Does $\sum (-1)^k 2^{1/k}$ converge or diverge?

Question

How am I supposed to determine the convergence of this series if I only know about the alternating series test and the divergence test?

Answer 1

As $k\to\infty$, $\frac 1k\to 0$, $2^{1/k}\to 1$, and $|(-1)^k2^{1/k}|\to 1$.

So if these are the terms of the series, since the terms of the series do not tend to zero, the series is divergent.

If these are the partial sums of the series, the even sums tend to $1$ and the odd ones tend to $-1$, so this also does not converge.

Answer 2

Assuming you're talking about the convergence of the sequence $\{(-1)^k2^{1/k}\}_{k\in \mathbb N}$, you can prove it diverges since it has a subsequence that converges to $1$ and another one that converges to $-1$. Can you identify those subsequences?

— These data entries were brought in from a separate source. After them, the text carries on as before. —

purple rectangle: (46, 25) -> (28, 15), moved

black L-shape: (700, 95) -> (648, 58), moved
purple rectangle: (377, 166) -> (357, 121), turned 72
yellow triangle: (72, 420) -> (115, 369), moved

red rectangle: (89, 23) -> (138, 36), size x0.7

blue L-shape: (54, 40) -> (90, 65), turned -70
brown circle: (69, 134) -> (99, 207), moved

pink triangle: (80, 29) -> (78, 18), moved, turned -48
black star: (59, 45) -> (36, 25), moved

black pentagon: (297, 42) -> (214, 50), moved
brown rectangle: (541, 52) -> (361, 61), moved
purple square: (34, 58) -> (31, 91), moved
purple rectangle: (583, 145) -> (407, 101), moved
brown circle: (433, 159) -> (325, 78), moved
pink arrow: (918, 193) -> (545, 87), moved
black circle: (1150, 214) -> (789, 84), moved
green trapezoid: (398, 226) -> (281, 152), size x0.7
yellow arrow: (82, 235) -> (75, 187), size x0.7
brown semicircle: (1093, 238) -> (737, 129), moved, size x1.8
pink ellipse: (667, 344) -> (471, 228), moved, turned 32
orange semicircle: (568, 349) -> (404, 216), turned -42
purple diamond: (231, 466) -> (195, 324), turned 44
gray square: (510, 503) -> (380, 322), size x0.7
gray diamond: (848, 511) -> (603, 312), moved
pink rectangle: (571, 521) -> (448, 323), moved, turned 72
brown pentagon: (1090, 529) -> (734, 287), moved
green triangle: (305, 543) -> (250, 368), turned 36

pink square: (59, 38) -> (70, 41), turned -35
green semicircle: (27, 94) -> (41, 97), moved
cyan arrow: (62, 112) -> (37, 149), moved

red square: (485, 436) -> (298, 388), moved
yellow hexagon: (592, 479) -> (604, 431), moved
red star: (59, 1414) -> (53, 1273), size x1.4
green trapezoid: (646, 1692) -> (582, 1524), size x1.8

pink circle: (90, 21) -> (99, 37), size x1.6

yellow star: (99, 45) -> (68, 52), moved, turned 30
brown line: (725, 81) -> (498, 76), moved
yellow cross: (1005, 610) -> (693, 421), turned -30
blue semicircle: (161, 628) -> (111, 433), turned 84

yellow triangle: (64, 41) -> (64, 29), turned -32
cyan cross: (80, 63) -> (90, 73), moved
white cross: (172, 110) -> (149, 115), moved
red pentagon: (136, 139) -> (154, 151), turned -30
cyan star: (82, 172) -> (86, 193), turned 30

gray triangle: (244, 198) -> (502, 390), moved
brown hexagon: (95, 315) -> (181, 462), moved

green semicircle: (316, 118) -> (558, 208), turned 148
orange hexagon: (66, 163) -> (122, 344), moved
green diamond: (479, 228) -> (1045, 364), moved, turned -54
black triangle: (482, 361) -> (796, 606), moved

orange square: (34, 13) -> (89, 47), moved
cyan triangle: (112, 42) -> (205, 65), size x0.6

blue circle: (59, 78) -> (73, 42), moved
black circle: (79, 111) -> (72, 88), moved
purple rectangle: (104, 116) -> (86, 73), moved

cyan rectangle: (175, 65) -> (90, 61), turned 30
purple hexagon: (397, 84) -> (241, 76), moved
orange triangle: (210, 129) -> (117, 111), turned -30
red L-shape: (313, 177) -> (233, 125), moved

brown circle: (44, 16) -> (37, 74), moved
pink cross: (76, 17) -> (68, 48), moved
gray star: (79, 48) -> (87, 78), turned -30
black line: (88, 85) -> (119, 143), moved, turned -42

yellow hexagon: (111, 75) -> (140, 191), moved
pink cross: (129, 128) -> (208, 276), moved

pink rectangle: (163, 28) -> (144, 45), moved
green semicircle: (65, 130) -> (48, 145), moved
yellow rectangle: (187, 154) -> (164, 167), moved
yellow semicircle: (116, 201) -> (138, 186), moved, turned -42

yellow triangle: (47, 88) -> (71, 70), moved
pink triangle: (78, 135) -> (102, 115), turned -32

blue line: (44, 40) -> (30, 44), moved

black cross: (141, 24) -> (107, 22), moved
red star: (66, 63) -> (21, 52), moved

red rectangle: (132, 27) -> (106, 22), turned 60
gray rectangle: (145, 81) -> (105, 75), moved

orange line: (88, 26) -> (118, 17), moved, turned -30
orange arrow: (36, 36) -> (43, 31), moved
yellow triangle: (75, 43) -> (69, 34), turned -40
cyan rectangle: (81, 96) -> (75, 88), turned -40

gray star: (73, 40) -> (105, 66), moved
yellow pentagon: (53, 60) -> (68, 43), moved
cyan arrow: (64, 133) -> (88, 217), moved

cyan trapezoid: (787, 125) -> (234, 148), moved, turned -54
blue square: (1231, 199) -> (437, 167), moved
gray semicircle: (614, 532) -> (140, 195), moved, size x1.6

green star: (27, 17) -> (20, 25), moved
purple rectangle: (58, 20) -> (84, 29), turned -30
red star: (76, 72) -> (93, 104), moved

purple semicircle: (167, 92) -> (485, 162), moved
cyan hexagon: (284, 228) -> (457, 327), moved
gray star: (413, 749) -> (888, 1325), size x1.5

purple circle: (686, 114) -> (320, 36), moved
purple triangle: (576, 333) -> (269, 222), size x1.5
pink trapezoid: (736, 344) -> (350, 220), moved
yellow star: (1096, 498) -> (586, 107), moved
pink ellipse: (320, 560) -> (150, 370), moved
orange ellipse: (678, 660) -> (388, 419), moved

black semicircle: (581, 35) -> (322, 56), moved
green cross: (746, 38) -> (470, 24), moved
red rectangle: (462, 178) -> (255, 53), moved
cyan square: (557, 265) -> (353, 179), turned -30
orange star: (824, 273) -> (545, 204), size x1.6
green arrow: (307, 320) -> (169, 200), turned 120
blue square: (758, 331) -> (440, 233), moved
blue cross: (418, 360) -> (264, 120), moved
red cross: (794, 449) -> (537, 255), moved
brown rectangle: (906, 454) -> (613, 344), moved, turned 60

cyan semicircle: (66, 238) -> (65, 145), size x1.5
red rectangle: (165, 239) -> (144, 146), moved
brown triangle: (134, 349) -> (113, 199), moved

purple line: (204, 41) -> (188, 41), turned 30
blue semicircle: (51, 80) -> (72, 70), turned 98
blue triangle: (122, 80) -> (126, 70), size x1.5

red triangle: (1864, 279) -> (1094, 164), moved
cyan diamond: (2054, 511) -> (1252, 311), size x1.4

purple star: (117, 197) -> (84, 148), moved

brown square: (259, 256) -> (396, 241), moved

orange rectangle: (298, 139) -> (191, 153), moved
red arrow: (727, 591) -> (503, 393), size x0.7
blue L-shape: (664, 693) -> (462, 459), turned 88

HINT: $2^{1/k}$ converges to $1$ as $k$ goes to infinity and $(-1)^k$ is either $-1$ or $1$ depending on the parity of $k$.

If you're talking about the convergence of the series

$$\sum_{k=1}^{\infty} (-1)^k2^{1/k}$$

the same argumet shows that it doesn't converges since the its terms doesn't converge (in particular, doesn't converge to zero).